EXERCISE GOAL: Please transcribe the records from their start up to and including the line with "to offer you". Leave the pictures out of your answer.

------

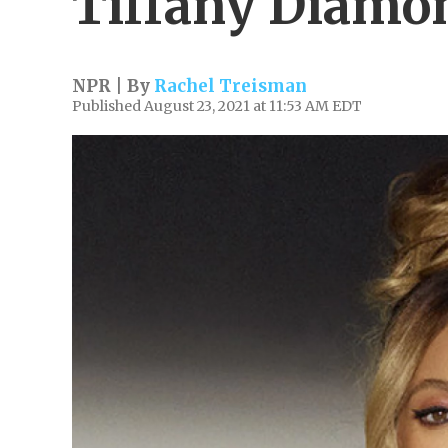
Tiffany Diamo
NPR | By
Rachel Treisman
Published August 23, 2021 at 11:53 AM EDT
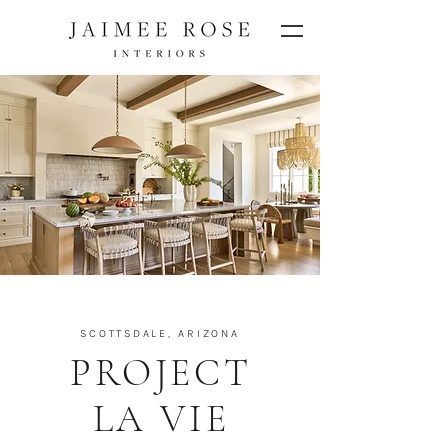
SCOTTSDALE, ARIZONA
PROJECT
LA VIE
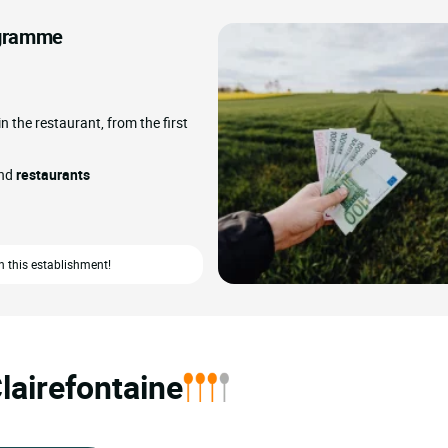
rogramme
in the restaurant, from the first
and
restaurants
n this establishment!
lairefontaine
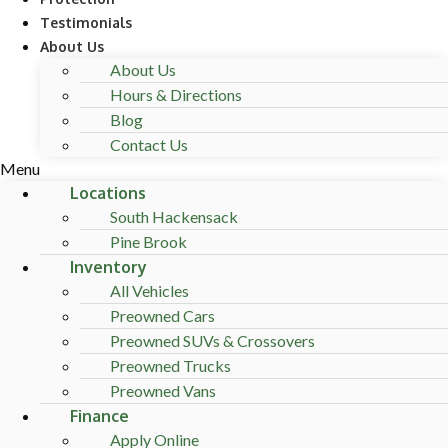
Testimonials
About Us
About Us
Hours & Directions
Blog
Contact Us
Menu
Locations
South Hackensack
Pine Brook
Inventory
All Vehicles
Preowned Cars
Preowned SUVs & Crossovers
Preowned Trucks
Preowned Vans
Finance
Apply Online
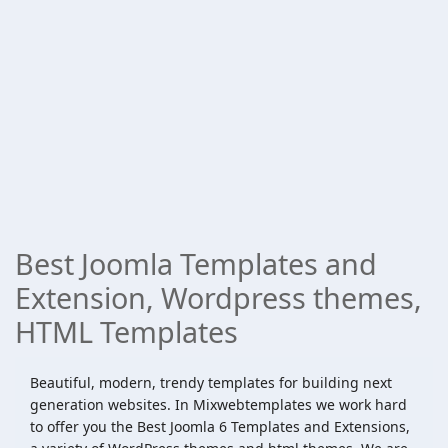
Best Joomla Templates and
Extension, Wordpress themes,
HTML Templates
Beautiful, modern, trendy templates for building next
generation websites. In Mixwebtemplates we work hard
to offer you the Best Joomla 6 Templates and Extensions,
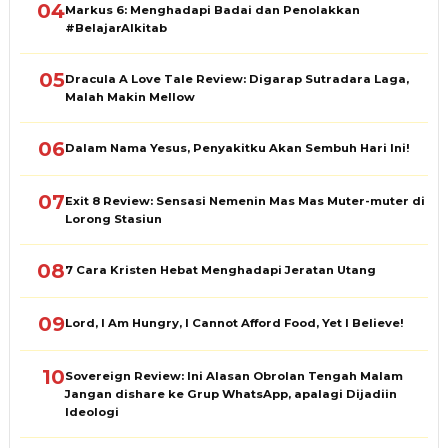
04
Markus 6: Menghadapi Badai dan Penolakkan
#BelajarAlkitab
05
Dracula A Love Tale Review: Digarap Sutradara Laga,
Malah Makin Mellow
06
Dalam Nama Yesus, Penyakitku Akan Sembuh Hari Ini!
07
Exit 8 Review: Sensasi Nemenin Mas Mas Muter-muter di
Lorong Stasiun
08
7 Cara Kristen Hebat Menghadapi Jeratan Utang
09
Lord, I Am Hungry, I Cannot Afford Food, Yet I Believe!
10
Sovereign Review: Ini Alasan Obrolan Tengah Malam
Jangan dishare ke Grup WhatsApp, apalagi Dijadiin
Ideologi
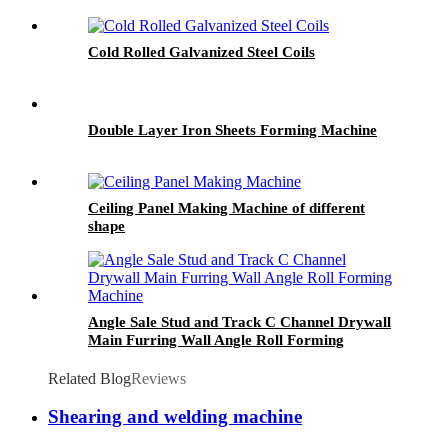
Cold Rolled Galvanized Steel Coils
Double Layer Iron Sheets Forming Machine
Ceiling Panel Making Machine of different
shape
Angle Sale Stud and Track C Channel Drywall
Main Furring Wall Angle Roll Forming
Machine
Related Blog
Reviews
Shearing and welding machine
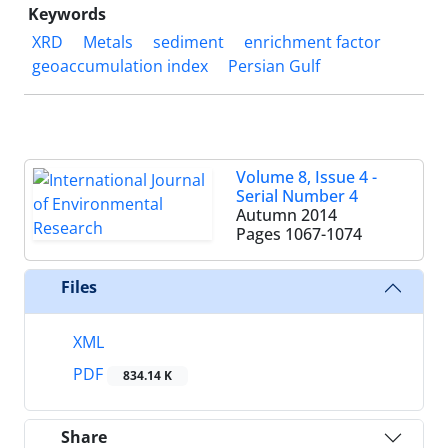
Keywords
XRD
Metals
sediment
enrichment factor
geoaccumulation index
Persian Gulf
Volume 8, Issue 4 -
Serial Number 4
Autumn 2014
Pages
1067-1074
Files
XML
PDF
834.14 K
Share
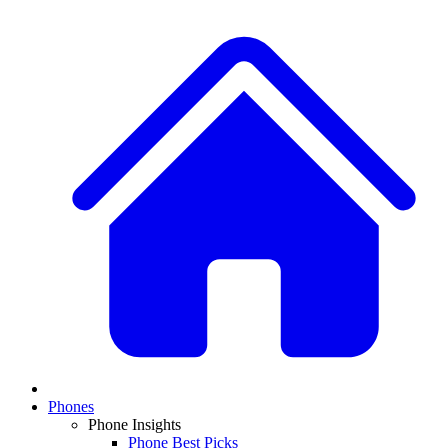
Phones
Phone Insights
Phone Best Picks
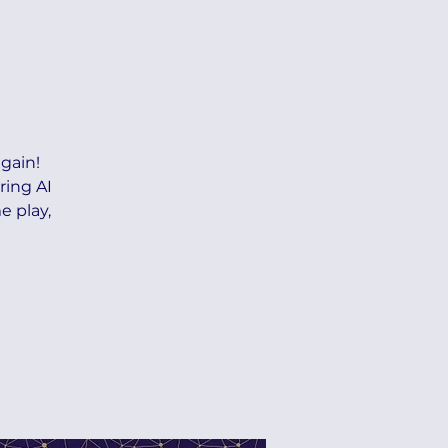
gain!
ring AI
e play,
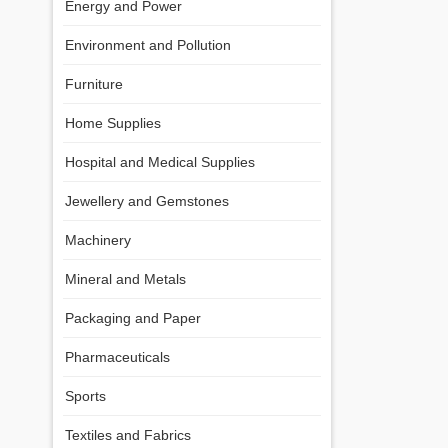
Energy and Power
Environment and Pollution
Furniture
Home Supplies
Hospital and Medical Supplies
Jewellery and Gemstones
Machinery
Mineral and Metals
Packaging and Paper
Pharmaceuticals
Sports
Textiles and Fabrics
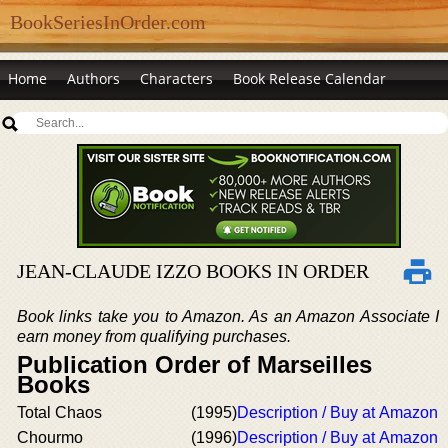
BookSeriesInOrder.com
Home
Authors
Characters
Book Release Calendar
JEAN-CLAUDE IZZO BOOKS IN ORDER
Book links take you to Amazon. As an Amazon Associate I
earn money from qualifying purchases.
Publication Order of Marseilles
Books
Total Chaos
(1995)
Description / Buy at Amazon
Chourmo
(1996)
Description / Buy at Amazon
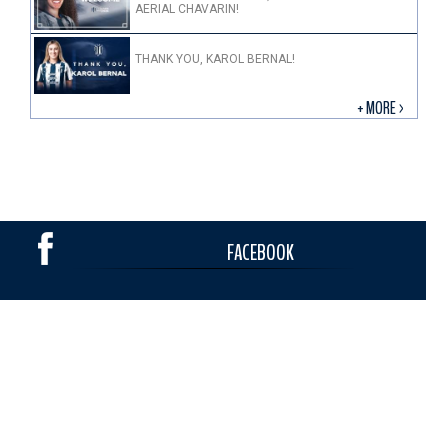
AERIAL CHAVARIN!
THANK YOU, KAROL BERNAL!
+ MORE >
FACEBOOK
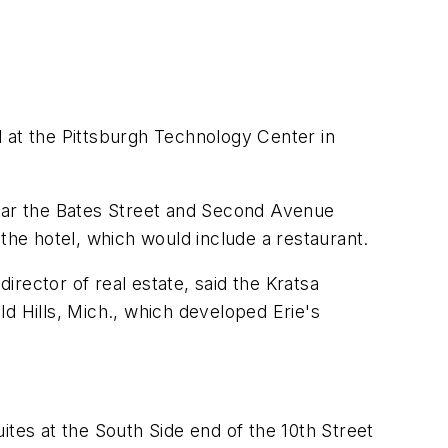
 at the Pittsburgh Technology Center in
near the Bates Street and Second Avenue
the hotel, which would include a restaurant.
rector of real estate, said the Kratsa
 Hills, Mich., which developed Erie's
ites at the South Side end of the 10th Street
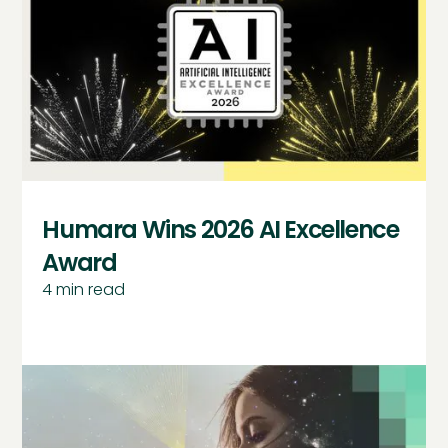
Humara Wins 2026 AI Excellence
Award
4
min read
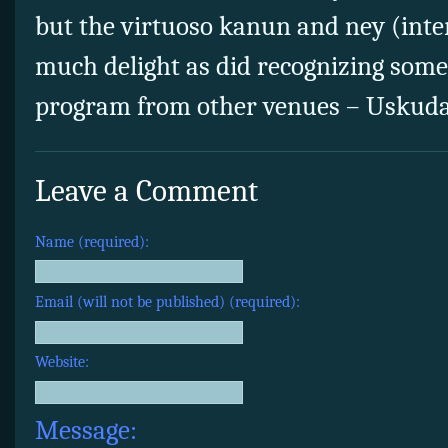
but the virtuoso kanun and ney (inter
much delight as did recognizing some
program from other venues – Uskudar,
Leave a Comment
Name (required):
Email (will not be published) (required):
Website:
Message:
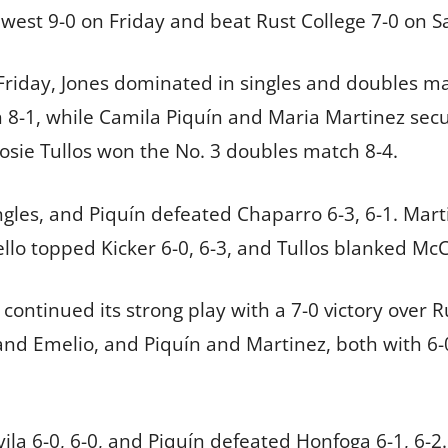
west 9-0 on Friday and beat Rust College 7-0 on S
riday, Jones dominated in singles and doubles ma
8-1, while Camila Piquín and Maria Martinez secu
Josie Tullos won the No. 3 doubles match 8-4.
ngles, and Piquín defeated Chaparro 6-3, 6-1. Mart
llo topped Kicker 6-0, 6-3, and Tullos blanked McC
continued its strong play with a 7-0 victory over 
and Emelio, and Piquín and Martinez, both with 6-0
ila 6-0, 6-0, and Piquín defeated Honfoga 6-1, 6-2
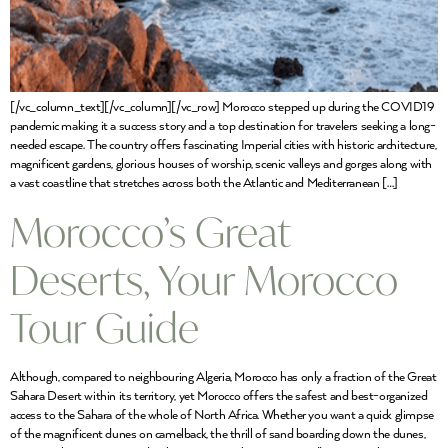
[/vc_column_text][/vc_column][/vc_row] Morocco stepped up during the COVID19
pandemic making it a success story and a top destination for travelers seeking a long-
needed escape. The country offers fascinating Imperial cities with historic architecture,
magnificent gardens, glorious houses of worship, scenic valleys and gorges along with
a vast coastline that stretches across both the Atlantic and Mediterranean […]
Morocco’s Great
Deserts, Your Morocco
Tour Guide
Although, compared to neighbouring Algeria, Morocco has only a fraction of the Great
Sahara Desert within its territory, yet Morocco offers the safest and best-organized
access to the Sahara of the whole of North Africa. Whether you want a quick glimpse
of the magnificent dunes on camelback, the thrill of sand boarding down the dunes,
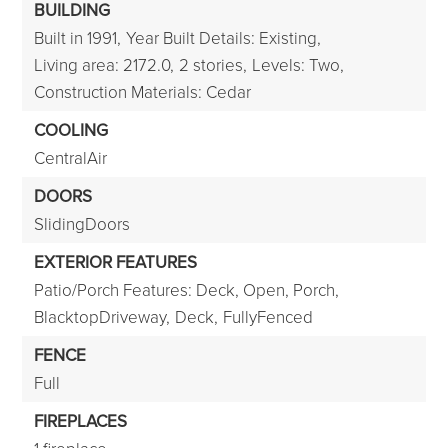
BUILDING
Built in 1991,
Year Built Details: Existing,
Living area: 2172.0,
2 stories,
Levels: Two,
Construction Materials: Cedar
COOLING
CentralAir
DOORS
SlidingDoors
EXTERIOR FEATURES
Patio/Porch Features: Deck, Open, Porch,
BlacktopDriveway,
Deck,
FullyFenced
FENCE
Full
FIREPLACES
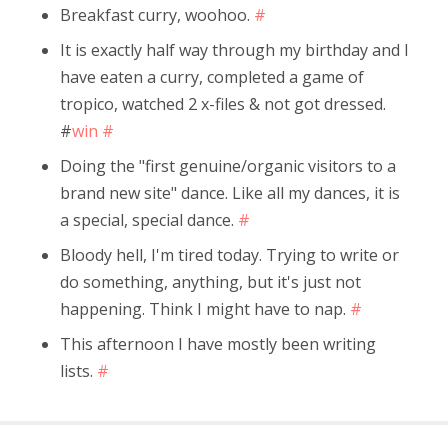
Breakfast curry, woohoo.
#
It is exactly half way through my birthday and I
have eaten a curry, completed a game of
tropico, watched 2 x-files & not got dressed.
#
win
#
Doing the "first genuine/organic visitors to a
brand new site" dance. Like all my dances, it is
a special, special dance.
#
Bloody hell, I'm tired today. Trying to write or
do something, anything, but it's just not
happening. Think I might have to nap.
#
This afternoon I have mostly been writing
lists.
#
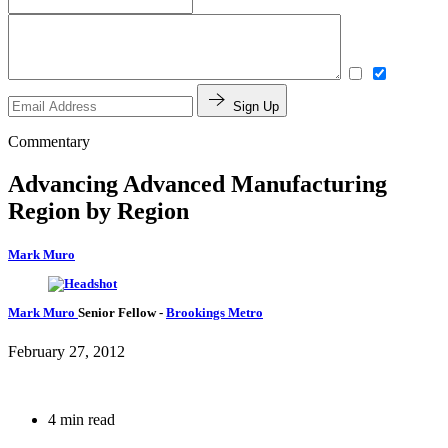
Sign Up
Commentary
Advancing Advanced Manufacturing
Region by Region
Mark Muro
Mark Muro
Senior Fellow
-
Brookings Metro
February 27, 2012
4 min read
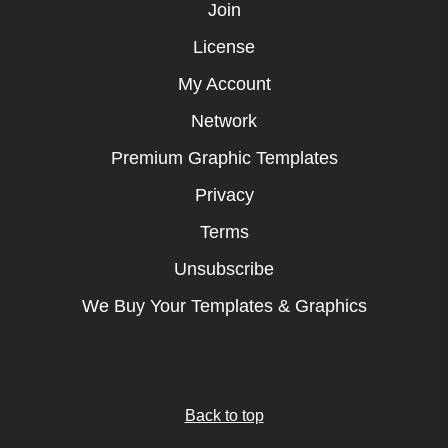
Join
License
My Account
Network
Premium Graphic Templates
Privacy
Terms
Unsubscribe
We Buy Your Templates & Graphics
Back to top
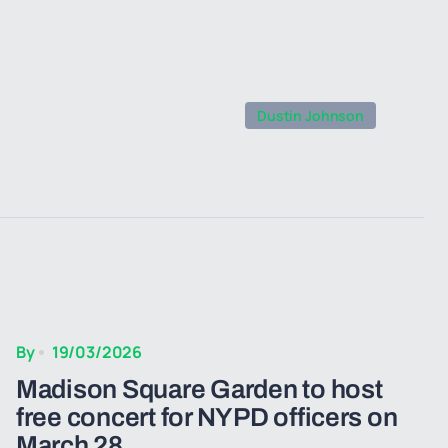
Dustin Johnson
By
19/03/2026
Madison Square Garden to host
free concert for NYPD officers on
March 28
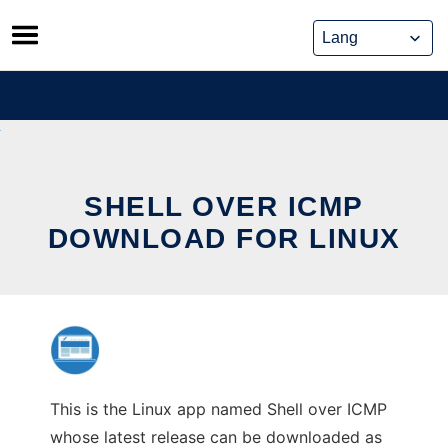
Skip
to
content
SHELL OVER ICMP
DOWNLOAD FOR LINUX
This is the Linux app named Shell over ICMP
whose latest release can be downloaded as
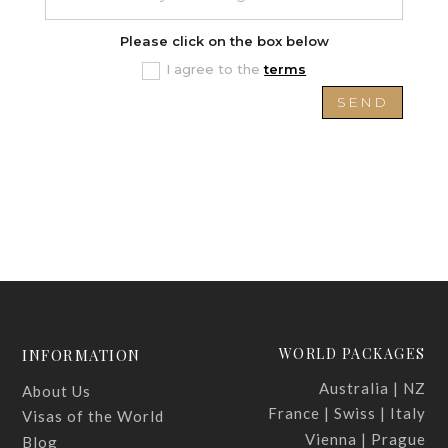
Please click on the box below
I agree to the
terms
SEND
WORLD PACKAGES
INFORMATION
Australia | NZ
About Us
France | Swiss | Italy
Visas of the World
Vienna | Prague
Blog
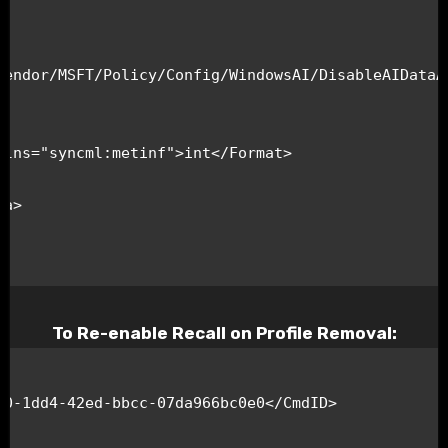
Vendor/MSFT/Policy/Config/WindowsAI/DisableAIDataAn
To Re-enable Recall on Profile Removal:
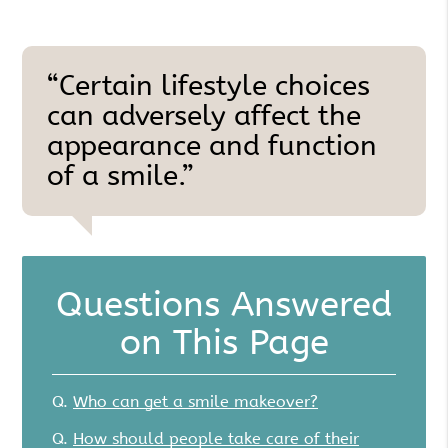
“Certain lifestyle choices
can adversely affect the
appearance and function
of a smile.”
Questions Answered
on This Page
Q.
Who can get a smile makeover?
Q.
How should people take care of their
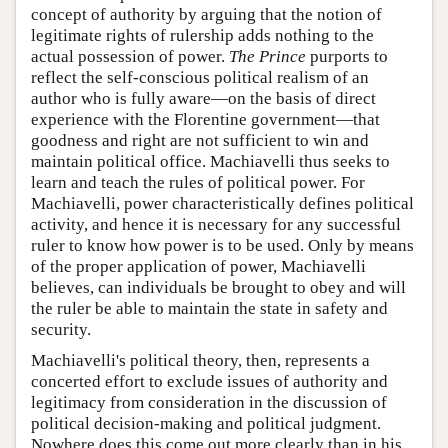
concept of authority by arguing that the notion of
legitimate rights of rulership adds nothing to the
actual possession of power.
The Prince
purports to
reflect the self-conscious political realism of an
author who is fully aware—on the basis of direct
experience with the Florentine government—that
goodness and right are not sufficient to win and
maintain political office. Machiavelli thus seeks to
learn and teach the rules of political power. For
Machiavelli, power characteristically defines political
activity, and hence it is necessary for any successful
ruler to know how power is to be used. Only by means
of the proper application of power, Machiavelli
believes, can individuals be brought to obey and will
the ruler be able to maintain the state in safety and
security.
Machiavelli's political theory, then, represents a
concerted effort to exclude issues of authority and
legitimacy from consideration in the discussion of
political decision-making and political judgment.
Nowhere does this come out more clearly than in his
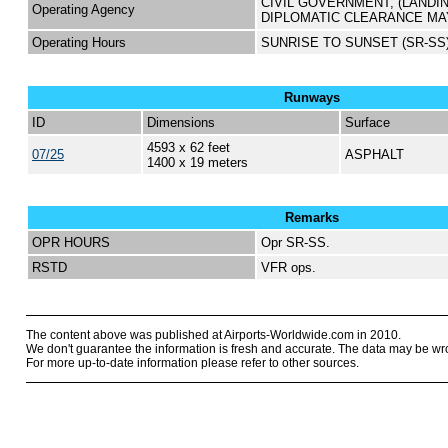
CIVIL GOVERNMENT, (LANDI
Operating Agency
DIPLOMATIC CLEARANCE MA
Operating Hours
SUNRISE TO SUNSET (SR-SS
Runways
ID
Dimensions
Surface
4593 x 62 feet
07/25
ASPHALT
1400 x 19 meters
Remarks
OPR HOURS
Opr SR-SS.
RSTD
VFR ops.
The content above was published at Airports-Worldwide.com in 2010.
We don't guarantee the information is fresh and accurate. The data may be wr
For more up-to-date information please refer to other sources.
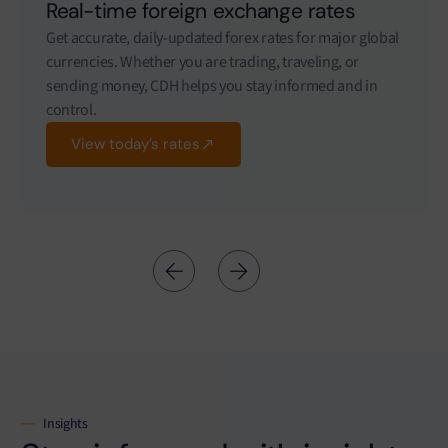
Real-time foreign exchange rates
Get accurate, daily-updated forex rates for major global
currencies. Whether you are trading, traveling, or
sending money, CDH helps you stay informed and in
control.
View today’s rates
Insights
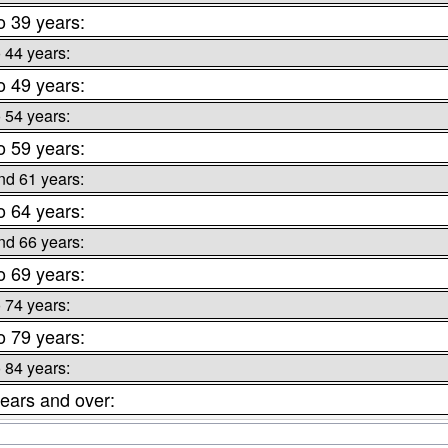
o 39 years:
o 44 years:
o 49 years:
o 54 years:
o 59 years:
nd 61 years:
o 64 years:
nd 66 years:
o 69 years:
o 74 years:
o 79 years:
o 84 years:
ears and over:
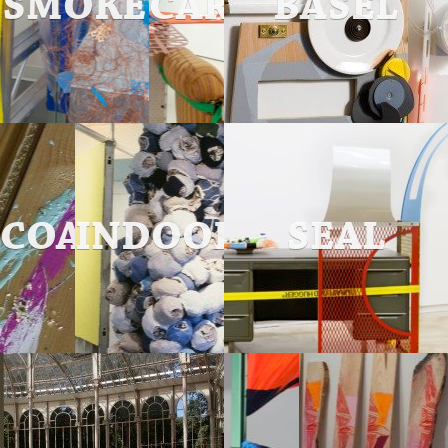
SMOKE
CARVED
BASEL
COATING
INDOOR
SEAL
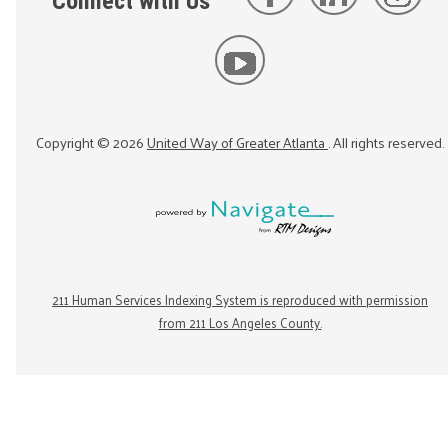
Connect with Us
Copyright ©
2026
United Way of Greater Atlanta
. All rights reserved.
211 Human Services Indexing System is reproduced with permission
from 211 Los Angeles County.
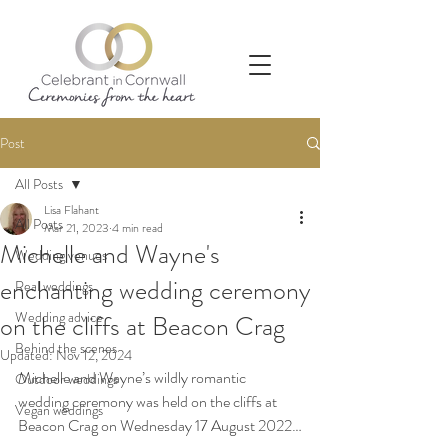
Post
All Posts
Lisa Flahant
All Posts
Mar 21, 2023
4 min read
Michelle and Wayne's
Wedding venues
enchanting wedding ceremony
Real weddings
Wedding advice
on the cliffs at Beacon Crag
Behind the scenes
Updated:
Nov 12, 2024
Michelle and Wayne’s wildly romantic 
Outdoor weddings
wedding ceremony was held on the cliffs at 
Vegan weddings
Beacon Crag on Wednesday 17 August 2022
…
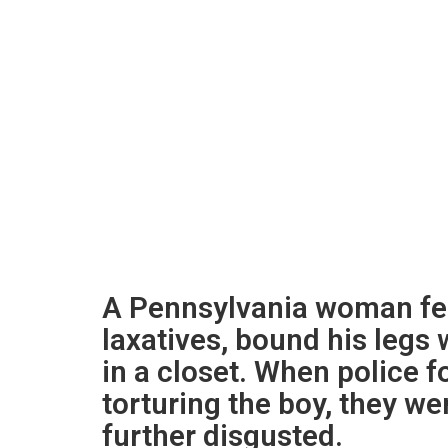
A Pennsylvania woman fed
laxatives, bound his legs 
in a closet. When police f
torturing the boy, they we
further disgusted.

------

EXPECTED OUTPUT:
Tiffany Diamo
NPR | By
Rachel Treisman
Published August 23, 2021 at 11:53 AM EDT
SCOTTSDALE, ARIZONA
PROJECT
LA VIE
rogramme
in the restaurant, from the first
and
restaurants
n this establishment!
lairefontaine
Testimonials
About Us
About Us
Hours & Directions
Blog
Contact Us
Menu
Locations
South Hackensack
Pine Brook
Inventory
All Vehicles
Preowned Cars
Preowned SUVs & Crossovers
Preowned Trucks
Preowned Vans
Finance
Apply Online
Best Joomla Templates and
Extension, Wordpress themes,
HTML Templates
Beautiful, modern, trendy templates for building next
generation websites. In Mixwebtemplates we work hard
to offer you the Best Joomla 6 Templates and Extensions,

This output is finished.